Labour is pretty much like running a marathon, except you’ll probably be going at it for closer to the length of time it takes to complete an ironman distance triathlon (3.86km swim, 180.25km bike ride, followed by a 42.2km run, or approximately 12-16 hours).

No sane person would even attempt that sort of race without training, because it’s risky to push your body that hard without preparation!

Needless to say, we should really be taking the same approach to preparing our bodies for pregnancy and childbirth, because it really does help to make the process faster and easier, and reduces the risk of injury.

So what sort of exercise is best?

The answer here is not so clear, because it really does depend on the individual, but this is where your physio can point you in the right direction, or offer sound advice.

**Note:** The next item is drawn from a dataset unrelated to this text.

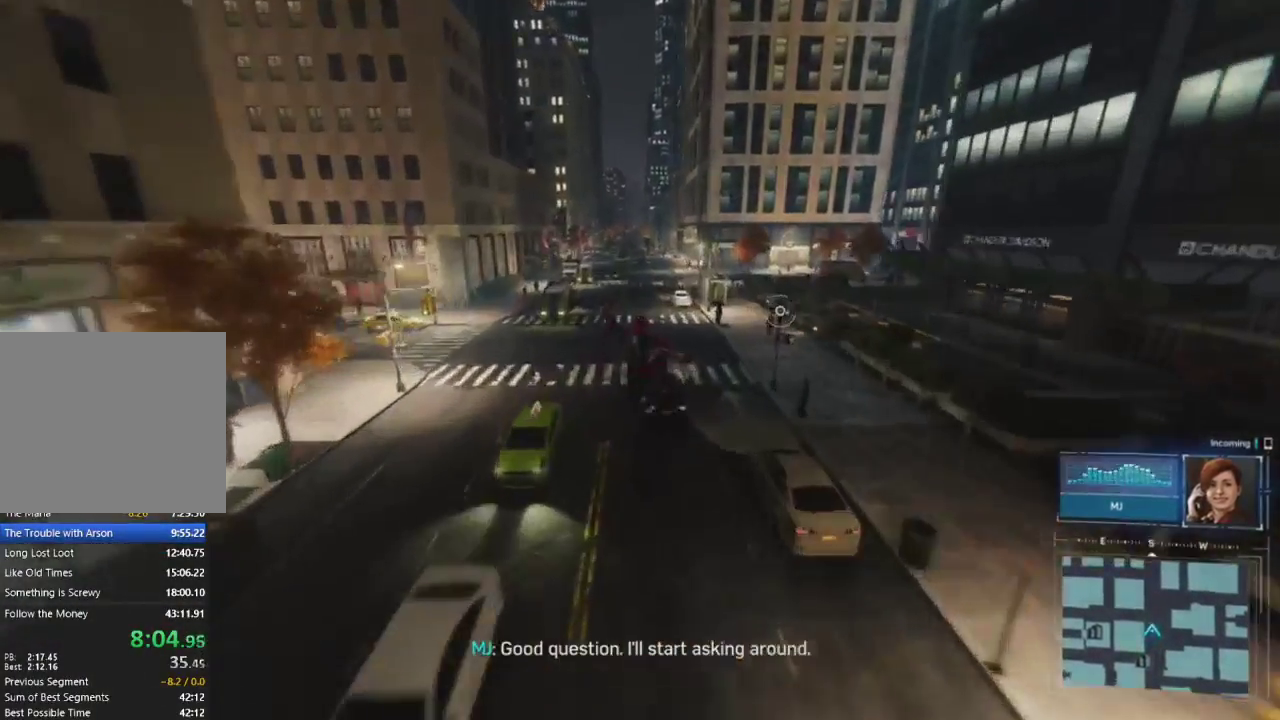
{"buttons": ["R2"], "left_stick": "up", "right_stick": "center", "events": [[33, "right_stick", "up-right"], [150, "right_stick", "center"], [317, "CROSS", "down"], [467, "CROSS", "up"]]}
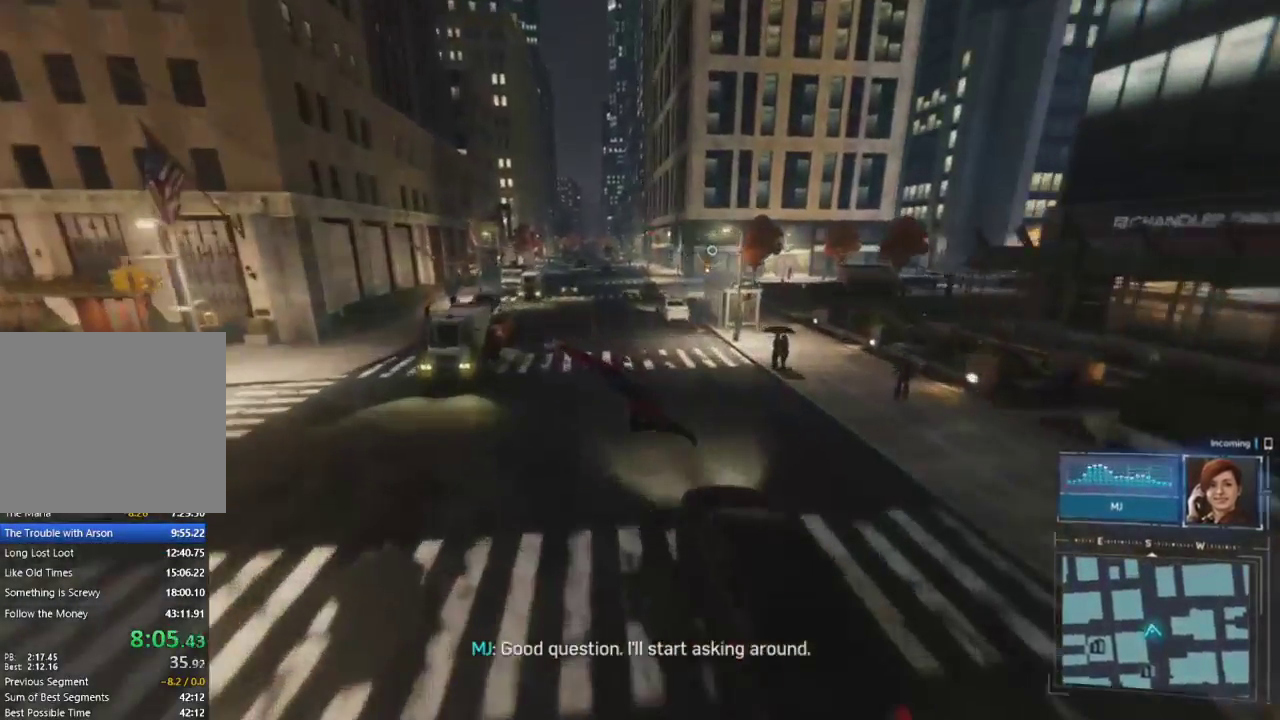
{"buttons": ["R2"], "left_stick": "up", "right_stick": "left", "events": [[17, "R2", "up"], [183, "right_stick", "left"], [333, "R2", "down"]]}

Generally, if you are already exercising, it is perfectly fine to keep doing what you’re doing (within reason), with a few modifications as you progress along.

For example, weight training should be fine, but you don’t want to be trying to continually up your weights and smash out a bench press PB – maintenance of your strength and fitness is the key.

Modifications to certain moves and activities are based on the changing biomechanics of your body, and other factors such as joint laxity, and oxygenation of your tissues.

For example, avoiding deep lunges which can stress your pubic symphysis, not laying on your back after the first trimester, and taking extra breaks during your session to keep your heart rate and breathing under control.

If you haven’t been exercising, and need to get started, you really can’t go wrong with walking, swimming, or specific pre-natal exercise classes such as yoga or Pilates.

The key areas of your body to work are your aerobic capacity, legs, postural muscles, shoulder girdle, balance, and of course your pelvic floor!

Caution should be taken with contact sports, but with other sports (netball, sailing, jogging to name a few), it’s safe to keep going until you start to become uncomfortable, or develop any symptoms such as incontinence, or unusual pains around your pelvis.

Most of us are pretty good at listening to our bodies and knowing what is best for us, but if you have any doubt, don’t be afraid to ask your Physio.

How does exercise help during pregnancy?

In addition to promoting general health and wellbeing of the mother and baby, there are a number of key benefits to be gained from exercising during pregnancy.

Anecdotally, we see women who’ve exercised during pregnancy ‘bouncing back’ quicker, and feeling stronger sooner after delivery.

My friend has to wear a brace around her hips, should I be using one too?

Everyone’s pregnancy experience is different, so you may or may not need one, or you may even require a different type of support.

So before you rush out and buy something, or use someone else’s brace, it’s a good idea to come in for an assessment.

I’m having a c-section, my pelvic floor will be fine!

I hate to break it to you, but it probably wont.

Sure, it may not be torn or have contact damage, but it’s still going to be stretched and weakened from the effect of various hormones on your soft tissues, your increased weight plus the weight of the baby, and your changed posture and centre of gravity.

The only way to ensure your pelvic floor muscles make it through your pregnancy without incident, is to train them.

Prepare them for pregnancy, keep working them all the way through, and start working them again straight afterwards.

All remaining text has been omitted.